(Document structure recognition data)
|---|

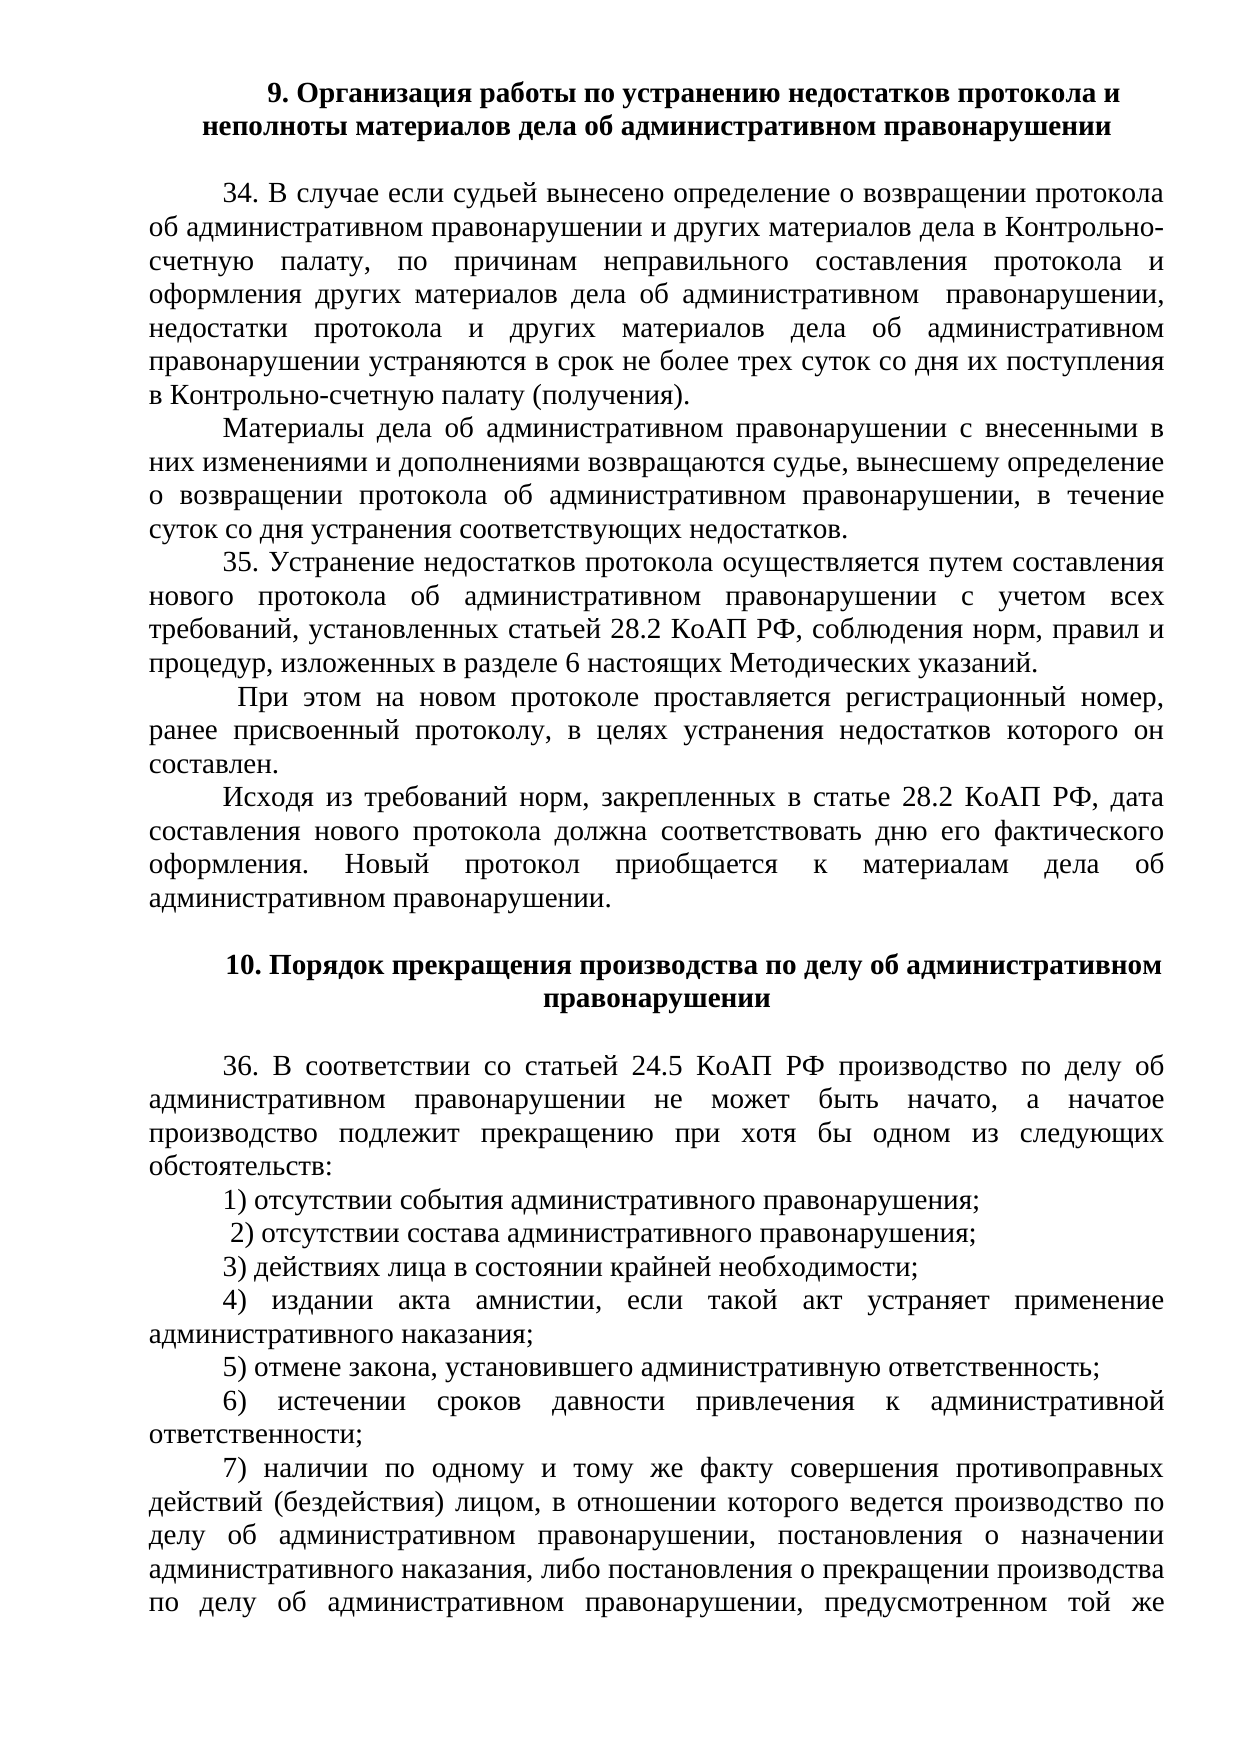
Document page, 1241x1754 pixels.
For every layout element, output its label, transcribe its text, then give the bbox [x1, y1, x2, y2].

text 5) отмене закона, установившего административную ответственность; [149, 1349, 1165, 1383]
text 4) издании акта амнистии, если такой акт устраняет применение административного наказания; [149, 1282, 1165, 1349]
text Материалы дела об административном правонарушении с внесенными в них изменениями и дополнениями возвращаются судье, вынесшему определение о возвращении протокола об административном правонарушении, в течение суток со дня устранения соответствующих недостатков. [149, 410, 1165, 544]
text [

|---|

▶ THE TASK
Please output the records exactly, leaving the pictures out.

▶ RESULT FOR THIS EXERCISE
Document page, 1241x1754 pixels.
For every layout element, output its label, transcribe its text, then give the bbox [x1, y1, x2, y2].

text 5) отмене закона, установившего административную ответственность; [149, 1349, 1165, 1383]
text 4) издании акта амнистии, если такой акт устраняет применение административного наказания; [149, 1282, 1165, 1349]
text Материалы дела об административном правонарушении с внесенными в них изменениями и дополнениями возвращаются судье, вынесшему определение о возвращении протокола об административном правонарушении, в течение суток со дня устранения соответствующих недостатков. [149, 410, 1165, 544]
text [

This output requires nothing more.